Look through the listing for the string "KiCad" and copy out every line that holds it.
** Opening DATASET RECORDS block **
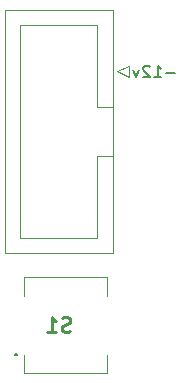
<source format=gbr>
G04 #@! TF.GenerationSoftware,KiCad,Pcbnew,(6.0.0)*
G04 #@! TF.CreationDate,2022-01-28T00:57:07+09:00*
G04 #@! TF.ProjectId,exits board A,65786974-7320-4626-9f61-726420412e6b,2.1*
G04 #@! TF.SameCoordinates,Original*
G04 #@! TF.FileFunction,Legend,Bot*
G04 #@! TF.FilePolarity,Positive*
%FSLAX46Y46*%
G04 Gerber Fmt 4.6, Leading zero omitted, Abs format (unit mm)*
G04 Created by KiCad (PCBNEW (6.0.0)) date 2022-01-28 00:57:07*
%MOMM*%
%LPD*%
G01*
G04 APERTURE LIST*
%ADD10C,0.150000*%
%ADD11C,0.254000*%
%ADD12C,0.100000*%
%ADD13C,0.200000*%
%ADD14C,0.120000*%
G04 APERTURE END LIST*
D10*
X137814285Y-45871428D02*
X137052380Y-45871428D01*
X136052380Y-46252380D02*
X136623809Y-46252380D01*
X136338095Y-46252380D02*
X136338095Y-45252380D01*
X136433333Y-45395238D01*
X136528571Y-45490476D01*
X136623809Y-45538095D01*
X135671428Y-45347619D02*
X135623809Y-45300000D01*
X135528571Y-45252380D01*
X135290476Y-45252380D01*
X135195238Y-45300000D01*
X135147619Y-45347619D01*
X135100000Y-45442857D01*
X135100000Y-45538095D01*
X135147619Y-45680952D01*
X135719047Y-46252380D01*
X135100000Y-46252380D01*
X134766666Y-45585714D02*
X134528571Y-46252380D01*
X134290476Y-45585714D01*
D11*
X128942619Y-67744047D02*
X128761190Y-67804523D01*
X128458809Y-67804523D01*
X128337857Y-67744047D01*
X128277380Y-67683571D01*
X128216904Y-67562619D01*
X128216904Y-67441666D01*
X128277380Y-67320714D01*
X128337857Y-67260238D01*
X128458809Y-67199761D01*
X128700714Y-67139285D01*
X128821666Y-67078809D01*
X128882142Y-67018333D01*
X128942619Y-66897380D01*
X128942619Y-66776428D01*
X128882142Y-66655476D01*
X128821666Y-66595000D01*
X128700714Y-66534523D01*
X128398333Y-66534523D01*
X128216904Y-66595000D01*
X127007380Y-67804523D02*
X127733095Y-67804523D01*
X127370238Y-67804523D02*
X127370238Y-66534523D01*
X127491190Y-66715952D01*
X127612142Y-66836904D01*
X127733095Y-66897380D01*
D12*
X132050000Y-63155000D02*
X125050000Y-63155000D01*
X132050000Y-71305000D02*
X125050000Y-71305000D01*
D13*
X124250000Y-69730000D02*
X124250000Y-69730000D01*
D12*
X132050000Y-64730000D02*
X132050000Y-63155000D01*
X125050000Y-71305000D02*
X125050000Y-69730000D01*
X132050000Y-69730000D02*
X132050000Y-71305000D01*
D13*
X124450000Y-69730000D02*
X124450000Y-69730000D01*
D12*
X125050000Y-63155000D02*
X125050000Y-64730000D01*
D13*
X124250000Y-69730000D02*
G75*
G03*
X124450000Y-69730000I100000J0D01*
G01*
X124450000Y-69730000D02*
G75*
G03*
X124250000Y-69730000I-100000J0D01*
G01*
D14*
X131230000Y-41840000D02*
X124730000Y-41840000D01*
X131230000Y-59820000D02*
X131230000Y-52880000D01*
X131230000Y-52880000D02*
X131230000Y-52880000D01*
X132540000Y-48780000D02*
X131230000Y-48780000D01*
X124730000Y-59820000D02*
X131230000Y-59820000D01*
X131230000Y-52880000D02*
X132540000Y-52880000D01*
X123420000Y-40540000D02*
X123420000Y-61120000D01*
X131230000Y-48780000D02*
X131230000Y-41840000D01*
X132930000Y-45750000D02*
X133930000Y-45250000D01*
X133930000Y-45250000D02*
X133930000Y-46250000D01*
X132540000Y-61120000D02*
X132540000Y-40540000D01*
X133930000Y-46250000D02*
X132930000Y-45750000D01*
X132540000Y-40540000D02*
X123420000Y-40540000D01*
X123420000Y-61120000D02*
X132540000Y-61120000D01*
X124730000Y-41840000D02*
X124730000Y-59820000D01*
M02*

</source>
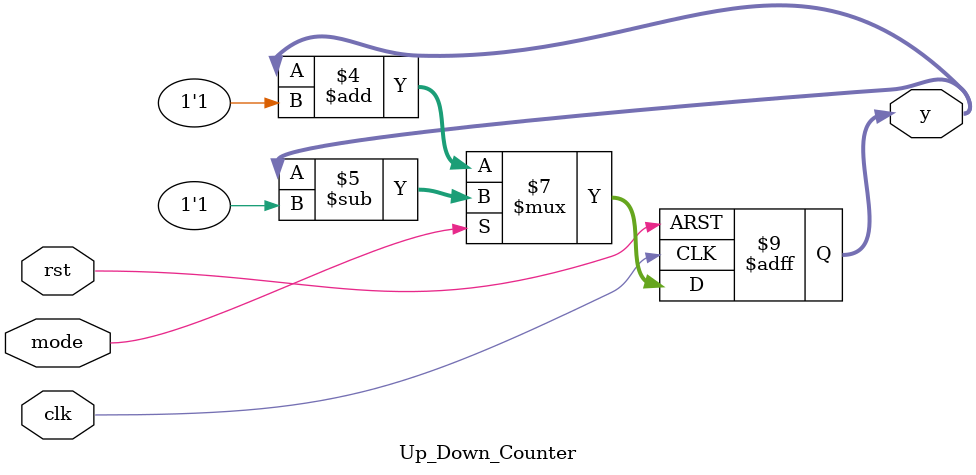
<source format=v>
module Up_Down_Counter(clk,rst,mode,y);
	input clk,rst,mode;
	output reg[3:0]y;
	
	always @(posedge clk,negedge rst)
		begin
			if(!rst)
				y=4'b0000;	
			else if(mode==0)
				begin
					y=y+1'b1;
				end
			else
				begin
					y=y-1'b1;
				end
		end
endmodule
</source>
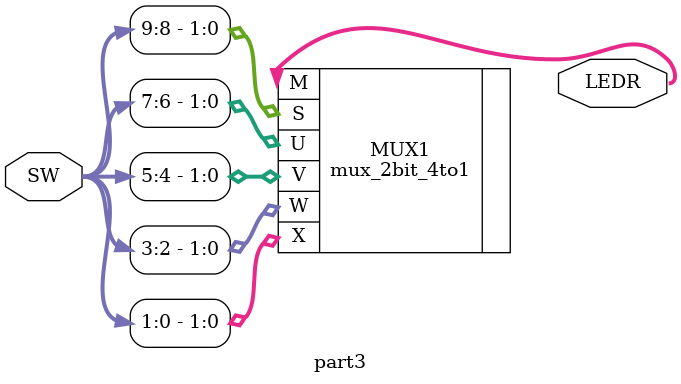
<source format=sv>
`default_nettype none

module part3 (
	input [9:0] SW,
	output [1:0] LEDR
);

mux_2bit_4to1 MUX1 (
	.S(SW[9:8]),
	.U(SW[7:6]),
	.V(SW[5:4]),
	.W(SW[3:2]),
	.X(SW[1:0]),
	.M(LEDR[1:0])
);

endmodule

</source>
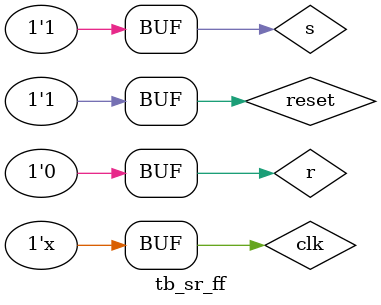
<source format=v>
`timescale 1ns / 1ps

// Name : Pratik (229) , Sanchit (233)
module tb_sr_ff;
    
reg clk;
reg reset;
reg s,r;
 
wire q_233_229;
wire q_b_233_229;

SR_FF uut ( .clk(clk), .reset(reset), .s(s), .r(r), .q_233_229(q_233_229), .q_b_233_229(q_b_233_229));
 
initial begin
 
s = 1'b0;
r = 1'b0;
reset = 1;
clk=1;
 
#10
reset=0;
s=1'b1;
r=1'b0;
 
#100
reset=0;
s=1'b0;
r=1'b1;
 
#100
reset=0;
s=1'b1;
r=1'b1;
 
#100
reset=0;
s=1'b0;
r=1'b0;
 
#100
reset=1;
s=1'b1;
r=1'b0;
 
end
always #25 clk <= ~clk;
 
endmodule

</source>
** Closing DATASET RECORDS block **
* _RESPONSE TO THE EXERCISE_:
G04 #@! TF.GenerationSoftware,KiCad,Pcbnew,(6.0.0)*
G04 Created by KiCad (PCBNEW (6.0.0)) date 2022-01-28 00:57:07*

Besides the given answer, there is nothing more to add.